§ Stated problem 1: Copy the listing below word for word, from its first line up to and including the line with "road 4 (residential): [(506,150),(495,141),(490,0)]". Leave out the picture lines.

§ Document passage:

Hi,
I am replying my own thread, if you want to test these commits, maybe
you need my tcmu-runner patch, I have attached, it works fine with PR
register, reserve, clear, release and preempt. Or you can use my repo
directly: https://github.com/ls-zhu/tcmu-runner/tree/rbd_v2_pr
It only works for Ceph RBD as backend for now, because other TCMU
storage like qcow or a file does not have something like metadata. If we
want such support for devices other than RBD, we may change their
handler in tcmu-runner, like allocate some sectors works like metadata.
I know gluster may support this, we can implement it after kernel side
stabilized.
Thanks,
BR
Zhu Lingshan
On 2018/6/16 2:23, Zhu Lingshan wrote:
These commits and the following intend to implement Persistent
Reservation operations for TCMU devices.
This series of commits would implement such PR operations:
PR_Out_Register, PR_Out_Reserve, PR_Out_Clear, PR_Out_Preempt,
PR_Out_Release and PR_In_ReadKeys.
Next wave of patches will contain the other PR operations.
This patch added a struct tcmu_pr_info to store PR information
for the handling functions, added command codes and attrs for
netlink interfaces.
Design note:
In order to get consistent Persistent Reservation results from
multiple targets hosting the same TCMU device(like Ceph RBD),
this solution stores a string on the device itself(like RBD metadata).
Everytime when kernel receive a PR request against a TCMU device,
it will query this string(a netlink attr carried by a netlink cmd).
Then decide whether the PR request should be performed, after
processing, it will update this string.
For example:
When receive a PR Reserve request, kernel will send a netlink
message to tcmu-runner, try to get the string, tcmu-runner will
response, send the PR info string to kernel. Then kernel will
decode the string, find information like key, reservation holder,
then process this request. After processing, it will update the
string, send the updated string to tcmu-runner, so that tcmu-runner
will write it back to the device(like RBD metadata).
So we make the device itself as a "single" response point, (with
locks protection) we will get a consistent result even more than one
initiators sending multiple PR requests via multiple targets.
Signed-off-by: Zhu Lingshan <lszhu@xxxxxxxx>
---
include/uapi/linux/target_core_user.h | 19 +++++++++++++++++++
1 file changed, 19 insertions(+)

§ Data supplied:
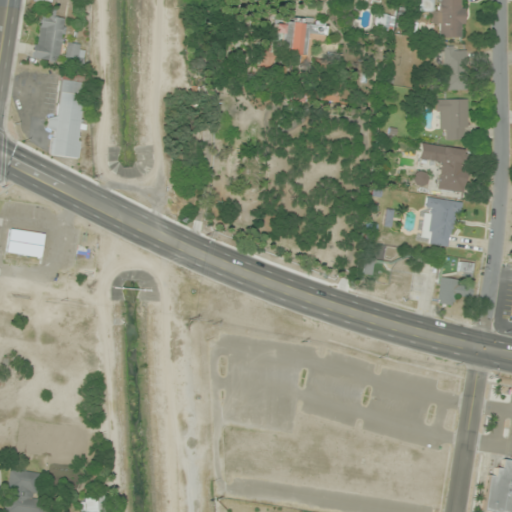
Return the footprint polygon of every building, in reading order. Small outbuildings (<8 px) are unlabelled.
[(440,38),(463,38),(463,0),(419,0),(419,10),(432,10),(432,25),(440,25),(440,38)] [(56,12),(40,9),(33,58),(59,63),(66,19),(55,17),(56,12)] [(394,16),(375,14),(374,27),(392,29),(394,16)] [(323,25),(272,22),(270,53),(308,55),(309,40),(322,41),(323,25)] [(65,66),(82,66),(82,44),(65,44),(65,66)] [(465,90),(465,48),(440,48),(440,90),(465,90)] [(52,132),(49,156),(77,159),(84,82),(61,79),(57,118),(47,117),(45,131),(52,132)] [(435,100),(435,130),(445,130),(445,140),(467,140),(467,100),(435,100)] [(436,189),(465,192),(467,170),(460,169),(462,149),(419,144),(417,161),(439,164),(436,189)] [(455,201),(424,198),(418,243),(449,247),(455,201)] [(39,258),(42,235),(8,229),(5,252),(39,258)] [(451,304),(453,279),(438,277),(436,303),(451,304)] [(511,511),(511,460),(501,459),(499,469),(489,467),(482,511),(489,511),(511,511)] [(1,511),(44,511),(46,500),(35,499),(38,473),(7,469),(1,511)] [(104,511),(104,497),(83,498),(83,511),(104,511)]
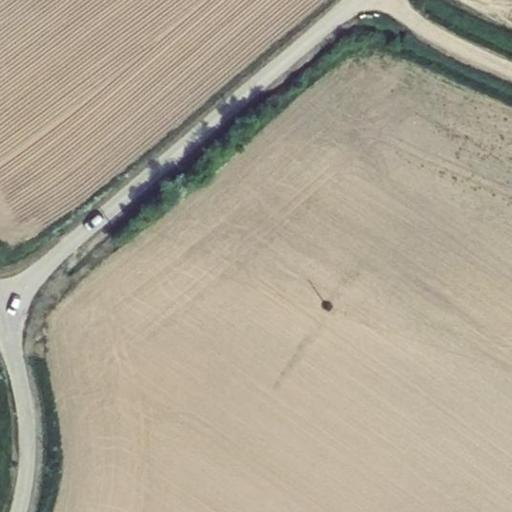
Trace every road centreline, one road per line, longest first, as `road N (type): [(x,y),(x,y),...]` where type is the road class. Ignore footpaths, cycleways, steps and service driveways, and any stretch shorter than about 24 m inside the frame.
road 1 (tertiary): [(20,511),(27,423),(10,341),(30,285),(358,0)]
road 2 (unclassified): [(511,75),(434,34),(391,0)]
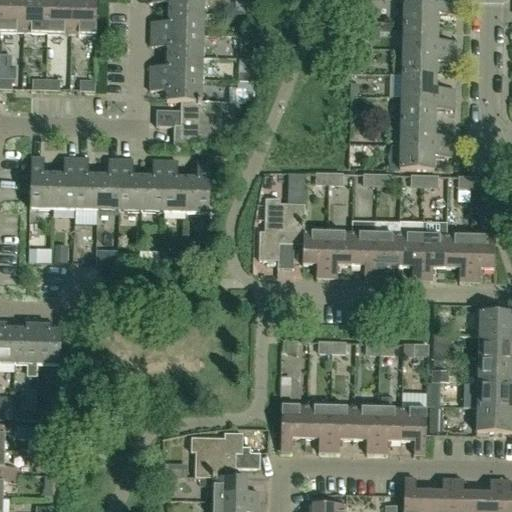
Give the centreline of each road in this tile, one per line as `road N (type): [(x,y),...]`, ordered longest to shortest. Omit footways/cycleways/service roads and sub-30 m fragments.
road 1 (residential): [(280,511),(280,478),(299,465),(511,465)]
road 2 (residential): [(0,126),(132,129),(133,3)]
road 3 (residential): [(511,291),(277,293)]
road 4 (residential): [(506,150),(495,141),(490,0)]
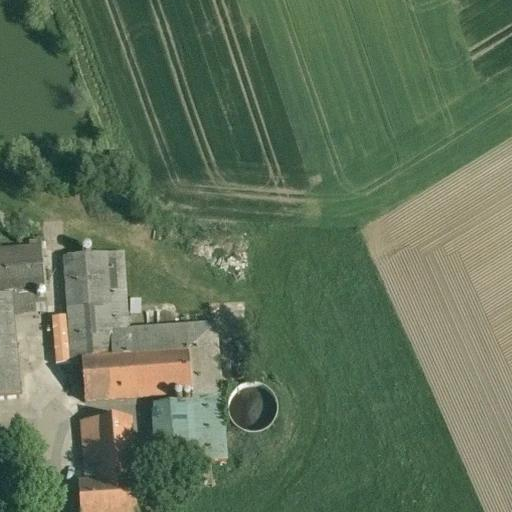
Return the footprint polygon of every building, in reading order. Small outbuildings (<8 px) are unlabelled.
[(35,251),(0,253),(0,298),(11,298),(10,292),(46,289),(42,243),(35,244),(35,251)] [(124,255),(63,259),(70,370),(82,369),(82,360),(188,353),(191,399),(191,404),(151,407),(155,467),(227,463),(218,323),(129,329),(124,255)] [(0,298),(0,400),(20,399),(11,298),(0,298)] [(188,353),(82,360),(82,369),(85,406),(191,399),(188,353)] [(136,511),(130,421),(80,424),(84,484),(78,484),(79,511),(136,511)] [(38,458),(13,460),(14,477),(7,477),(8,486),(40,485),(38,458)]
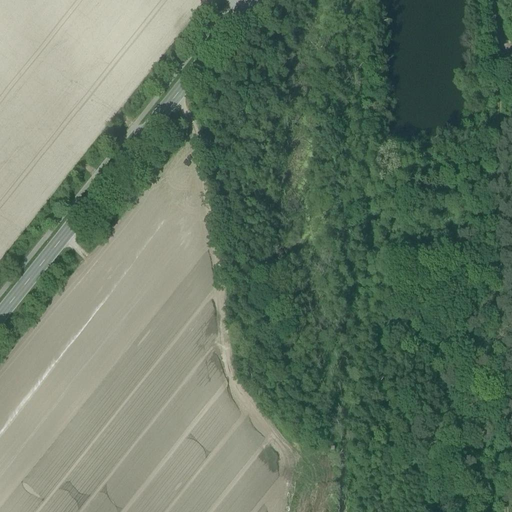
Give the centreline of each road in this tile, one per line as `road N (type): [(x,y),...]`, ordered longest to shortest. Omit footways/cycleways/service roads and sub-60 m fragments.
road 1 (track): [(504,511),(493,0)]
road 2 (primary): [(0,315),(253,0)]
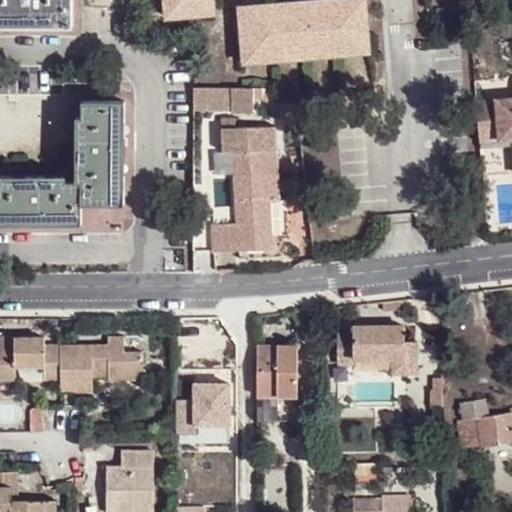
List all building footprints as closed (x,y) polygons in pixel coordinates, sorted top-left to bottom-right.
[(0,0),(0,25),(74,26),(74,0),(0,0)] [(180,0),(167,0),(169,16),(211,13),(210,0),(180,0)] [(355,43),(368,43),(366,1),(351,2),(351,8),(319,10),(319,3),(290,5),(289,13),(259,14),(259,7),(244,7),(246,51),(260,49),(262,62),(293,60),(291,47),(322,45),(322,59),(355,58),(355,43)] [(351,2),(319,3),(319,10),(351,8),(351,2)] [(290,5),(259,7),(259,14),(289,13),(290,5)] [(369,56),(368,43),(355,43),(355,58),(369,56)] [(293,60),(322,59),(322,45),(291,47),(293,60)] [(247,62),(262,62),(260,49),(246,51),(247,62)] [(252,114),(252,90),(196,90),(196,114),(252,114)] [(511,95),(477,98),(479,126),(499,124),(500,137),(511,136),(511,95)] [(0,180),(0,222),(82,221),(83,203),(124,203),(124,100),(82,99),(82,114),(77,115),(78,179),(68,179),(68,173),(2,174),(2,181),(0,180)] [(499,124),(479,126),(480,138),(500,137),(499,124)] [(275,152),(276,174),(283,173),(282,151),(275,152)] [(273,249),(272,236),(270,199),(277,199),(276,174),(275,152),(234,153),(237,222),(214,225),(215,252),(273,249)] [(270,199),(272,236),(278,236),(277,199),(270,199)] [(352,331),(336,332),(336,362),(353,361),(353,356),(393,357),(404,357),(404,354),(416,353),(416,340),(404,341),(403,324),(352,325),(352,331)] [(177,334),(176,347),(189,347),(189,334),(177,334)] [(64,347),(64,381),(64,394),(96,393),(96,381),(96,371),(112,372),(112,380),(112,384),(146,383),(145,357),(128,357),(128,339),(112,339),(111,346),(64,347)] [(64,347),(49,347),(48,340),(0,340),(0,380),(17,380),(17,362),(29,361),(29,369),(48,369),(48,380),(64,381),(64,347)] [(258,346),(258,420),(293,420),(293,394),(298,394),(298,346),(258,346)] [(404,357),(393,357),(393,372),(416,372),(416,353),(404,354),(404,357)] [(185,358),(185,379),(216,378),(215,357),(185,358)] [(17,380),(48,380),(48,369),(29,369),(29,361),(17,362),(17,380)] [(96,381),(112,380),(112,372),(96,371),(96,381)] [(457,421),(461,448),(511,440),(511,407),(511,411),(511,412),(489,416),(486,401),(460,405),(463,421),(457,421)] [(421,465),(442,464),(443,445),(421,445),(421,465)] [(109,473),(109,493),(120,493),(119,511),(154,511),(154,456),(123,457),(123,471),(109,473)] [(55,511),(55,502),(18,502),(12,502),(12,490),(18,490),(17,473),(0,473),(0,511),(55,511)] [(119,511),(120,493),(109,493),(108,511),(119,511)] [(411,511),(411,497),(382,498),(382,511),(356,511),(411,511)]
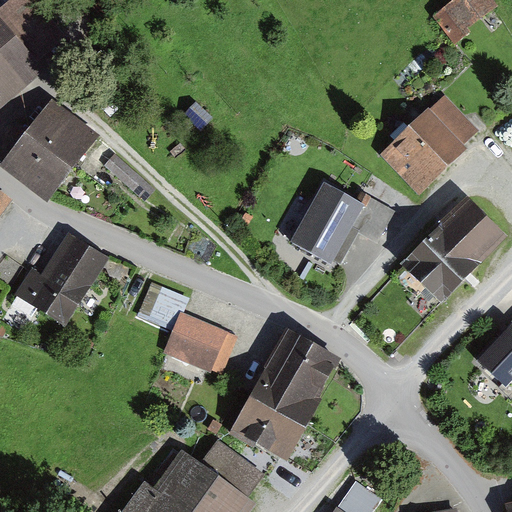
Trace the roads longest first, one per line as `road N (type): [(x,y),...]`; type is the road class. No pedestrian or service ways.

§ Stated problem 2: In the post about Persistent Reservation support for TCMU devices, which backend does the tcmu-runner patch currently work with?

§ Correct result 1:
Return the footprint polygon of every building, in reading order. Small outbuildings (<8 px) are unlabelled.
[(440,38),(463,38),(463,0),(419,0),(419,10),(432,10),(432,25),(440,25),(440,38)] [(56,12),(40,9),(33,58),(59,63),(66,19),(55,17),(56,12)] [(394,16),(375,14),(374,27),(392,29),(394,16)] [(323,25),(272,22),(270,53),(308,55),(309,40),(322,41),(323,25)] [(65,66),(82,66),(82,44),(65,44),(65,66)] [(465,90),(465,48),(440,48),(440,90),(465,90)] [(52,132),(49,156),(77,159),(84,82),(61,79),(57,118),(47,117),(45,131),(52,132)] [(435,100),(435,130),(445,130),(445,140),(467,140),(467,100),(435,100)] [(436,189),(465,192),(467,170),(460,169),(462,149),(419,144),(417,161),(439,164),(436,189)] [(455,201),(424,198),(418,243),(449,247),(455,201)] [(39,258),(42,235),(8,229),(5,252),(39,258)] [(451,304),(453,279),(438,277),(436,303),(451,304)] [(511,511),(511,460),(501,459),(499,469),(489,467),(482,511),(489,511),(511,511)] [(1,511),(44,511),(46,500),(35,499),(38,473),(7,469),(1,511)] [(104,511),(104,497),(83,498),(83,511),(104,511)]
Trace every road centreline, one road per line, longest first, as `road N (type): [(x,y),(x,y),...]` where type is the road class. Ignore footpaths, cycleways, steps and service driveways, and any stretch shorter than about 24 m inside the frame.
road 1 (tertiary): [(20,511),(27,423),(10,341),(30,285),(358,0)]
road 2 (unclassified): [(511,75),(434,34),(391,0)]
Give the centreline of each road in this tile, one per line as `road N (type): [(x,y),...]`, ordered longest to shortest. Omit footways/cycleways/service roads and sub-30 m fragments.
road 1 (residential): [(280,511),(280,478),(299,465),(511,465)]
road 2 (residential): [(0,126),(132,129),(133,3)]
road 3 (residential): [(511,291),(277,293)]
road 4 (residential): [(506,150),(495,141),(490,0)]

§ Correct result 2: Only Ceph RBD.